- [PROBLEMS AND TASKS]:
1. Write out a passage from the interview with Helen O'Hara, beginning at the words "What’s interesting is" and stopping after the words "else in 1985.".
2. In the interview with Helen O'Hara, which song did the band perform on Wogan?
3. Extend the interview with Helen O'Hara, continuing from its final line.

- [DOCUMENT SEGMENT]:
>>>
What’s interesting is that Tanita Tikaram has changed a lot of her keys as well. Exactly like Kevin. They’re mostly lower keys but with one song, she’s moved it up a tone, interestingly.
JUSTIN LEWIS
We’ll talk a little bit more about Tanita in a moment, but I wanted to just ask you about Don’t Stand Me Down. And what becomes clear, reading about the making of that album, was despite the length of time it took to make – and obviously your relationship with Kevin ended during its making – it still sounds like there was an immensely harmonious working relationship with that record. And it was completely different to everything else in 1985.
HELEN O’HARA
I think a lot of people were probably not surprised that it was a bit different, but it was radically different. And the conversation thing, the talking, having a 12-minute song [‘This Is What She’s Like’]. We knew it was different, but it just felt right. We were so immensely proud of it, and still are. So when it came out, and didn’t get the reaction we’d hoped for, it was disappointing.
JUSTIN LEWIS
And you did a fair bit of promotion too for it. You were on Wogan, big live BBC1 show, 7 o’clock [13/09/1985. Fact! The other guests were Jackie Collins, Penelope Keith, Fascinating Aida and Kenneth Williams].
HELEN O’HARA
We played ‘Listen to This’ on Wogan, which in hindsight, perhaps should have been the single because it was three minutes, and a great song. I had to count it in to Kevin – I had a little earpiece – because it starts with Kevin singing before the band comes in. I had to give him a count-in, on live television. I remember thinking, I’ve got to get this right!
JUSTIN LEWIS
And am I right in saying that on Don’t Stand Me Down, you were Dexys’ musical director as well as their violinist? Can you outline what that role entailed?
HELEN O’HARA
Apart from co-writing some of the songs with Kevin and Billy [Adams], I would discuss the arrangements with them, and rehearse the band before Kevin came to rehearsals, to go through the basics of each song, to run through the parts and write out parts for musicians. Kevin didn’t have to be there all the time, he was often doing promotion, so the MD could often get a lot of the work done, fine-tuning things. It also meant that Kevin didn’t wear his voice out.
<<<
- [DATA SHOWN]:
>>>
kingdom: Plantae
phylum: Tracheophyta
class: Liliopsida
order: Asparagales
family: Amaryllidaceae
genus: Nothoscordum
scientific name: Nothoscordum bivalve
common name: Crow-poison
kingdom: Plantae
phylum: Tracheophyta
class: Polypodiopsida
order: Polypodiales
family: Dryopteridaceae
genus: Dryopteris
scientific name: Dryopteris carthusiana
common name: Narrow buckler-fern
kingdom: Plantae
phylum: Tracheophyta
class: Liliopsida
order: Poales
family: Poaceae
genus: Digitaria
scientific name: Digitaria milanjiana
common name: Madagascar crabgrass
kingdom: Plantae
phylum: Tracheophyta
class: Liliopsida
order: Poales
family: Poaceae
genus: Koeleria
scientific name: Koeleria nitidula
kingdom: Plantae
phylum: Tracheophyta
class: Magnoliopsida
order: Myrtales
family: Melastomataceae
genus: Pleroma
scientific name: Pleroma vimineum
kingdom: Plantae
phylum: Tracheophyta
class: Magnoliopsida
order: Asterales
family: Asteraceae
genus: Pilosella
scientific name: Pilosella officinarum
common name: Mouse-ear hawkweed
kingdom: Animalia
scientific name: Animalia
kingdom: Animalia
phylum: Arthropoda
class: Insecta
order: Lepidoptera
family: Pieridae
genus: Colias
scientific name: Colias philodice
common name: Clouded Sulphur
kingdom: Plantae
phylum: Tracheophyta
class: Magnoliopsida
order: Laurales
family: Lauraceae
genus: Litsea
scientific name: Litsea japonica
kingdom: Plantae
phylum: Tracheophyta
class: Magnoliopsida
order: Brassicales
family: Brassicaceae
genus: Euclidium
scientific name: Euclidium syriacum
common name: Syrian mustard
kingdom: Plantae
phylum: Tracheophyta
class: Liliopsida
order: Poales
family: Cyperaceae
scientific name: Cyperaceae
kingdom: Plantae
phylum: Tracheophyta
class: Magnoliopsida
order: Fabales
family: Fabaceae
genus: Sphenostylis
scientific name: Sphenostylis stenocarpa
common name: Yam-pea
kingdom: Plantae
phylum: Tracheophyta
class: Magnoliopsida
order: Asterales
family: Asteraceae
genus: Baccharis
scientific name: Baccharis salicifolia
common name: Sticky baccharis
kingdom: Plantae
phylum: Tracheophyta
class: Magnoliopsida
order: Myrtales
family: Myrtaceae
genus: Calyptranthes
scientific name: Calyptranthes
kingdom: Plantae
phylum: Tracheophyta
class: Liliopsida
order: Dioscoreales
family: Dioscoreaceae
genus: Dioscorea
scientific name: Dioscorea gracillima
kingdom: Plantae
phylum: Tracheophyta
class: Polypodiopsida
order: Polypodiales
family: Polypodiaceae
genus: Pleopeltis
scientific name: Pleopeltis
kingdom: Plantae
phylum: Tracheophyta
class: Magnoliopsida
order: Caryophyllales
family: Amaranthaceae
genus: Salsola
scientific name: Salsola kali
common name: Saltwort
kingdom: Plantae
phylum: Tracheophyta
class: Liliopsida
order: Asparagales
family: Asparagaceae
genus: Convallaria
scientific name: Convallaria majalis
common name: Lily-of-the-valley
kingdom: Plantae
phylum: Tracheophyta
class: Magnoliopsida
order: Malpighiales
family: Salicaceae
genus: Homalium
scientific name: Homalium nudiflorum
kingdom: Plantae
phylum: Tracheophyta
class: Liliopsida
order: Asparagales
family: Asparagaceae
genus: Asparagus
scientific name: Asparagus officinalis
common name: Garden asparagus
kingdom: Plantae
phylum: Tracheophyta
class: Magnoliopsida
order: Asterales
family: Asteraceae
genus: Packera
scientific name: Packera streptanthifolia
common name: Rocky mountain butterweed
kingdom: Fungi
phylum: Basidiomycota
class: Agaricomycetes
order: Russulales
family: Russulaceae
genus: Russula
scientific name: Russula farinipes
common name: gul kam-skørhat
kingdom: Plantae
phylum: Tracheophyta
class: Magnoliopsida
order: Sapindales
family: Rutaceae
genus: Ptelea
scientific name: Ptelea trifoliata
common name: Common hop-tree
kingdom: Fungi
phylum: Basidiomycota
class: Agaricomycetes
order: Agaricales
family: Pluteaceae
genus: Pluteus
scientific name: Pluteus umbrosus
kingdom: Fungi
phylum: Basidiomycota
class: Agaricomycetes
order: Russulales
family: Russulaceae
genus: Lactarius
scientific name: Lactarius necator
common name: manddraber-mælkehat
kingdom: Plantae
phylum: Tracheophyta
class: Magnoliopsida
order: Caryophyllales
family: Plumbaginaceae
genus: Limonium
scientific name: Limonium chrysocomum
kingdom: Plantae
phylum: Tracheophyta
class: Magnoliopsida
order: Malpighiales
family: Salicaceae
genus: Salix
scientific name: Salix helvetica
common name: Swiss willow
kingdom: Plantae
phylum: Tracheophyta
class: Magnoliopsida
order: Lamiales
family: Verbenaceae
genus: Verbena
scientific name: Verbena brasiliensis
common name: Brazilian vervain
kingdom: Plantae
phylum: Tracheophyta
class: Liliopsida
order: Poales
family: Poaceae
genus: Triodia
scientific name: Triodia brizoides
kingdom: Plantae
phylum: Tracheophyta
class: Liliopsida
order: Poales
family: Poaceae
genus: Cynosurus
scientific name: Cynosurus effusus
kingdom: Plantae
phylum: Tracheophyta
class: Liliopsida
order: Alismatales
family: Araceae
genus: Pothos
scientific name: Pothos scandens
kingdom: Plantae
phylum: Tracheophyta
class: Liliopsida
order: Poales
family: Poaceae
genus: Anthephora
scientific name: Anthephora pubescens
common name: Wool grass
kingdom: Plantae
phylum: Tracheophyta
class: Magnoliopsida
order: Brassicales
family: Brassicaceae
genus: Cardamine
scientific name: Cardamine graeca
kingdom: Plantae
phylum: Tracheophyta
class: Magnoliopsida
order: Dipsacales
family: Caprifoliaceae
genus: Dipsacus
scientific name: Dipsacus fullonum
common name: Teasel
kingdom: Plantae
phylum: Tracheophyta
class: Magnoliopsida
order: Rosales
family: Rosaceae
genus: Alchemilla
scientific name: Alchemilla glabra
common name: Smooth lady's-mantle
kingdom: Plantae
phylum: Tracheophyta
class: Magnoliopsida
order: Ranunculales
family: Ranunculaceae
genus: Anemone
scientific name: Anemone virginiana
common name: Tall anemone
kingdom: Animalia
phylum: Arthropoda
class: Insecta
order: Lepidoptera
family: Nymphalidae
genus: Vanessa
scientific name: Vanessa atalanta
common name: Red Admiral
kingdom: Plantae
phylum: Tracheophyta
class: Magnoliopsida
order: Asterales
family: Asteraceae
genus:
<<<
- [FINAL ANSWERS]:
1.
What’s interesting is that Tanita Tikaram has changed a lot of her keys as well. Exactly like Kevin. They’re mostly lower keys but with one song, she’s moved it up a tone, interestingly.
JUSTIN LEWIS
We’ll talk a little bit more about Tanita in a moment, but I wanted to just ask you about Don’t Stand Me Down. And what becomes clear, reading about the making of that album, was despite the length of time it took to make – and obviously your relationship with Kevin ended during its making – it still sounds like there was an immensely harmonious working relationship with that record. And it was completely different to everything else in 1985.

2. 'Listen to This'

3.
Often Billy and I auditioned musicians without Kevin being there. We had problems finding the right drummer for the album. We went to America, to Nashville at one point. After rehearsals, in the evenings, I would listen back to recordings I made that day and pick up on points where I thought we could improve the next day. And because it was a big band, with musicians from America, I would help to answer their queries. I took on a liaising role as well, between musicians and the management, which wasn’t my job, but that was fine. And then with live work, the MD’s job is to make sure everyone’s on it every night. Anything that wasn’t quite right the night before, you might rehearse in the next soundcheck. Kevin gave me a lot of responsibility and trusted me to look after the music.
JUSTIN LEWIS
And how did you start working with Tanita Tikaram, a few years later?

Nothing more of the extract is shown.